No, nothing I said requires the numbers to change depending on the time of day. The system is relative to Kerbin, and rotates with it. But everything I posted is true nonetheless. If your velocity is <x, 0, z> at your current point on the surface, it'll be <-x, 0, -z> if you were 180 longitude degrees away. It's "universal" in that sense. <x, 0, z> is the same direction no matter where you are, which may make it the opposite direction relative to the surface at that point (i.e. if it's motion due east where you are, it'd be due west 180 degrees from where you are -- the same direction from a "universal" point of view, but opposite relative to the surface at that point).

I guess "universal" is not the best term to use here. Or it is, kinda, with the understanding that your current sphere of influence defines the "universe". The point being, the numbers don't change depending on where you are within the sphere of influence. At a given moment in time, everyone flying in the direction <x, y, z> will be flying parallel, heading towards the same star.

Edited September 17, 2013 by Gaius

[Dunbaratu]

[Edit: Wait.. there is ONE way it would work now that I think of it and it's not exactly what you described, though. You describe a universal space coordinate system, and that can't be true given what I saw. Given what I'm seeing it does have to be centered on Kerbin... BUT.... just because it's centered on Kerbin doesn't have to mean it's polar. It could still be an orthogonal grid centered on Kerbin. that might be it... let me try some math to see if that's it.]

The Kerbal Space Center is at 76 degrees West longitude. Which is exactly 14 degrees off from 90 degrees. The amount by which the coordinates were angled from straight-up was exactly 14 degrees.

The coordinate system IS a grid and not polar, but it DOES rotate as your main body rotates For some reason I couldn't picture that. I kept tying together "it rotates with Kerbin" with "It is therefore polar coordinates" in my head.

Thanks for people helping by being a sounding board to bounce ideas off of. Finally solved.

The Grid looks like this:

X = Draw a ray from the center of the SOI body out through its 90 degree west longitude line on the equator.
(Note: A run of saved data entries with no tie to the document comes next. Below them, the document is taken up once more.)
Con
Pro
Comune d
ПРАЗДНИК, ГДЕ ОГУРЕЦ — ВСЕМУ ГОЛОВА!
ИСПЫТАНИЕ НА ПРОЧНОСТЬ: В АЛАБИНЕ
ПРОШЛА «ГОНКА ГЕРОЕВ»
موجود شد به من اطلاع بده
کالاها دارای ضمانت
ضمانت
That's the X axis.

Y = Draw a ray from the center of the SOI body along its axis through its north pole. That's the Y axis.
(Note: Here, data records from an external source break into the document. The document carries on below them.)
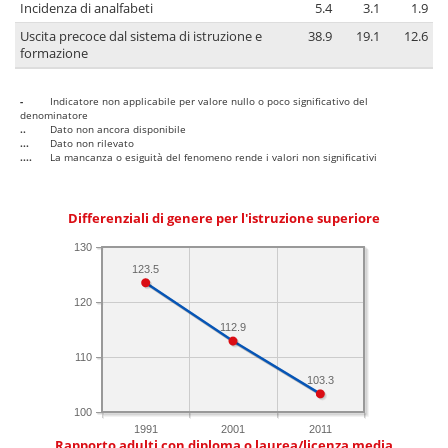
Incidenza di analfabeti
5.4
3.1
1.9
Uscita precoce dal sistema di istruzione e
38.9
19.1
12.6
formazione
-
Indicatore non applicabile per valore nullo o poco significativo del
denominatore
..
Dato non ancora disponibile
...
Dato non rilevato
....
La mancanza o esiguità del fenomeno rende i valori non significativi
Differenziali di genere per l'istruzione superiore
130
123.5
120
112.9
110
103.3
100
1991
2001
2011
Rapporto adulti con diploma o laurea/licenza media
Z = Draw a ray from the center of the SOI body out through its prime meridian (0 degree longitude) line on the equator. That's the Z axis.

I think.

And this grid rotates as the planet rotates.... but... wait... no...darn it. If that was the case then the orbital and the surface vectors would be the same.

Darn I thought I had it.

I was "this" close to figuring it out.

[Faark]

But that would require that the numbers CHANGE depending on the time of day.
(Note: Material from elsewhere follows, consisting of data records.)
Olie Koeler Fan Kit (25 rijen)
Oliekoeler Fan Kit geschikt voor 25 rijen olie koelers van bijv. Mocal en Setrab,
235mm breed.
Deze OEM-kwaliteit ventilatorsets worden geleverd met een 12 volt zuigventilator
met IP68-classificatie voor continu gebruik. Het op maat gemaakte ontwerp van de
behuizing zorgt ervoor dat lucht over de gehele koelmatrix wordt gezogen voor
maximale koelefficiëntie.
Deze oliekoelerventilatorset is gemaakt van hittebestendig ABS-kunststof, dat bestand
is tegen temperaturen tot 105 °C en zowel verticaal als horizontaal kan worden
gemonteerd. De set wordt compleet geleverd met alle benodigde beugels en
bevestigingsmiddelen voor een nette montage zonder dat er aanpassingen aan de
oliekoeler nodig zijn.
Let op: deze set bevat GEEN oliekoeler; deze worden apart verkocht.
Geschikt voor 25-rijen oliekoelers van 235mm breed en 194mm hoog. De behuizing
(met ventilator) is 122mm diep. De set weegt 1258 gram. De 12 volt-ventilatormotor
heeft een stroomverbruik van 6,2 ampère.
No. You know, in KSP physics are horrible complicated. As long as you are on the ground, the planet does not rotate and instead the entire universe including sun flies around the planet, just like Christians would have loved it^^

Afaik the reason is similar to the krakensbane... a moving ground + still standing (but for the physics sys also moving) obj can create problems for the physics engine so not rotating physics makes sense once your get close to the surface. The planet Kerbin actually starts "rotating" exactly at 100km.

But still, whats the problem? You need an "Up in the sky" vector? Well, the coordinates systems origin should be the center of the planet, so all you have to do is normalize your position vector and your fine. If your velocity is not pointing in the same direction that means your not going to space today

*edit*

"So why do i have a velocity if the plant is not rotating?" your asking? KSP does calculate the "what would it be actually"-velocity, so you can use only this one and do not have to consider such stuff... usually^^

Year, its soooo complicated and coooooool (to quote southpark)

Edited September 17, 2013 by Faark

[Dunbaratu]

No, nothing I said requires the numbers to change depending on the time of day.

Well, I can't read your mind. That's true of what you *meant*, when clarified, but not what you *said*, which was that the coordinate system was universal space. It's not if it's centered on the SOI body.

Anyway, the one sticking point though is that if the coordinate space moves relative to kerbin, how can the surface-based velocity differ from the orbital one?